> [Instruction]:
Can you print, word for word, the part of the BioXRT installation notes that opens with the words containing "F) XML::Parser, XML::Parser::EasyTree" and closes with "view settings."?

> [Document passage]:
######

BioXRT Installation

  1. PREREQUISITES

    BioXRT system runs on top of several software packages. These must be
    installed and configured before you can run BioXRT system. Most
    preconfigured Linux systems will have some of these packages installed
    already.

    A) MySQL 4.0.13 or higher -- <http://www.mysql.com>
        The MySQL database is a fast open source relational database that is
        widely used for web applications.

    B) Apache Web Server -- <http://www.apache.org>
        The Apache web server is the industry standard open source web
        server for Unix and Windows systems.

    C) Perl 5.005 -- <http://www.cpan.org>
        The Perl language is widely used for web applications. Version 5.6
        is preferred, but 5.00503 or higher will work.

    D) Standard Perl modules -- <http://www.cpan.org>
        The following Perl modules must be installed for BioXRT to work.
        They can be found on the Comprehensive Perl Archive Network (CPAN):
                CGI                  (2.56 or higher)
                DBI                  (any version)
                DBD::mysql           (any version)
                Digest::MD5          (any version)

    E) Bioperl version 1.4 or higher -- <http://www.bioperl.org>
        BioXRT uses Bio::DB::GFF::Adaptor::dbi::caching_handle to access the
        MySQL database, some other small modules in bioperl are used as well.

    F) XML::Parser, XML::Parser::EasyTree -- <http://www.cpan.org>
        These two modules are needed for XView, configuration file for BioXRT
        view is written in XML format, so XView has to parse XML to get the
        view settings.


  2. INSTALLING BioXRT FROM SOURCE

    Brief synopsis:

            perl Install.PL

    The installation program runs in a step by step fashion, asking you
    the directories for different software components. You can specify the
    locations by passing parameters and/or punching them in while being asked
    by the installation program.

######

> [Dataset content]:
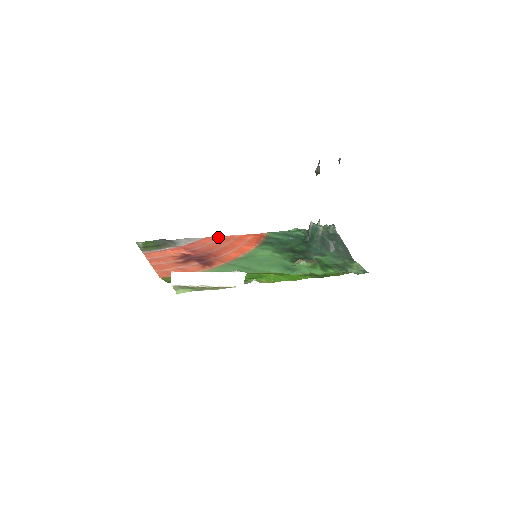
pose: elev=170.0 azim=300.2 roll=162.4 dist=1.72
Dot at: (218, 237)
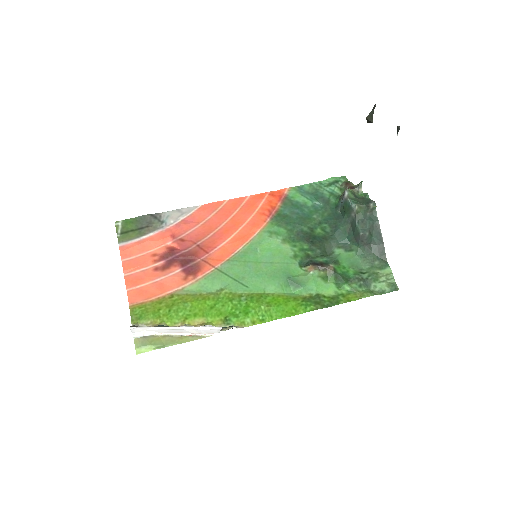
Dot at: (220, 203)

######

> [Worked answer]:
F) XML::Parser, XML::Parser::EasyTree -- <http://www.cpan.org>
        These two modules are needed for XView, configuration file for BioXRT
        view is written in XML format, so XView has to parse XML to get the
        view settings.